__EXERCISE GOAL__
Quote exactly and only this range of lines in the data below: the line that holds "coffee cup: none [235,319,266,372]" to the line that holds "coaster: present [493,466,547,506]", both included.

__DATA FOR ANALYSIS__

# # # # #

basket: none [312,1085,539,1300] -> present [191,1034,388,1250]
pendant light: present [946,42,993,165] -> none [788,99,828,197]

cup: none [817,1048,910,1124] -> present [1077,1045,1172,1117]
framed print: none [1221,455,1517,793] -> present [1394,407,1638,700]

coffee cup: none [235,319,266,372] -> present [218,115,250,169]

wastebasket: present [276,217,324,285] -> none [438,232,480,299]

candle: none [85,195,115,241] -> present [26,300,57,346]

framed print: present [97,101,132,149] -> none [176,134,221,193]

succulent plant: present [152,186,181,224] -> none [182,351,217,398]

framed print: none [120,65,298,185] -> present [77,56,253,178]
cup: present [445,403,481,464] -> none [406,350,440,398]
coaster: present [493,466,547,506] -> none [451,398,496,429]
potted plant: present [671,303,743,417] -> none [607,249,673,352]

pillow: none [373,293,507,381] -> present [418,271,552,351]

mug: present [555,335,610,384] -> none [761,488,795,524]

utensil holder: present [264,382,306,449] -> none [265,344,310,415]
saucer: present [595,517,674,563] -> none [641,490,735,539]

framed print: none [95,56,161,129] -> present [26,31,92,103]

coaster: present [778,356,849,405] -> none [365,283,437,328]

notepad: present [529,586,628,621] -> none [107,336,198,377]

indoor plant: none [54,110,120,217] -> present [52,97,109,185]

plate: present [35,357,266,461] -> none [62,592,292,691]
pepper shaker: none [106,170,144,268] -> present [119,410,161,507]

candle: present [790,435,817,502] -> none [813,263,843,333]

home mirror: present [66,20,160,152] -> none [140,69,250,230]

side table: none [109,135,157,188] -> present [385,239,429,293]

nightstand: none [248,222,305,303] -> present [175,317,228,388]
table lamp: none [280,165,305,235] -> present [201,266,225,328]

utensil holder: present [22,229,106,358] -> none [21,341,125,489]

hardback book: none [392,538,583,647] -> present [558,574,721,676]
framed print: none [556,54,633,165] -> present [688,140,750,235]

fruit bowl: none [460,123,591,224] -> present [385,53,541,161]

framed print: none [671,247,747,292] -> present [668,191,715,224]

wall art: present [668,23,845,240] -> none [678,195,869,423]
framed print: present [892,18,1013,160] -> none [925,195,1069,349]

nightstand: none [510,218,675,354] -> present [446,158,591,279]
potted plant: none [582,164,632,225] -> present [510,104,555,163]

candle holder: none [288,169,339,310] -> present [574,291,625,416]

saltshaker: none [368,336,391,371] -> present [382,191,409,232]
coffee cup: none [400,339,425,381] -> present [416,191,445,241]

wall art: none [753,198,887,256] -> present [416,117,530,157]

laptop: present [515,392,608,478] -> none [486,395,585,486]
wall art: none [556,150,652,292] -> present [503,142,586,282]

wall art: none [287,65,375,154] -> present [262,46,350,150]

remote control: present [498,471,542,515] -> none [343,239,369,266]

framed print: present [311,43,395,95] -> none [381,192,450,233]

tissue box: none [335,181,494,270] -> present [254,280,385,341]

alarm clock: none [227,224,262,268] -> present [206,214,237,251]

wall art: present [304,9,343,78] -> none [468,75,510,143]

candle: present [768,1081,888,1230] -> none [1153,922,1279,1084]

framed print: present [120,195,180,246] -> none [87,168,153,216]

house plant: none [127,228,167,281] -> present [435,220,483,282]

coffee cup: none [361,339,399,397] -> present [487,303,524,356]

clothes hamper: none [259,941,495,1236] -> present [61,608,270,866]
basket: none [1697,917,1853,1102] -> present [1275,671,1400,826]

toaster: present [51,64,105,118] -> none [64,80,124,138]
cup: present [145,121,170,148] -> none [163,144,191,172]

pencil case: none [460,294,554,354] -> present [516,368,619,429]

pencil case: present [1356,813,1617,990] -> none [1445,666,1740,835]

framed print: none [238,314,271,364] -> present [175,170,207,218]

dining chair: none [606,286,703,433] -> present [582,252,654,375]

# # # # #

__SOLUTION BELOW__
coffee cup: none [235,319,266,372] -> present [218,115,250,169]

wastebasket: present [276,217,324,285] -> none [438,232,480,299]

candle: none [85,195,115,241] -> present [26,300,57,346]

framed print: present [97,101,132,149] -> none [176,134,221,193]

succulent plant: present [152,186,181,224] -> none [182,351,217,398]

framed print: none [120,65,298,185] -> present [77,56,253,178]
cup: present [445,403,481,464] -> none [406,350,440,398]
coaster: present [493,466,547,506] -> none [451,398,496,429]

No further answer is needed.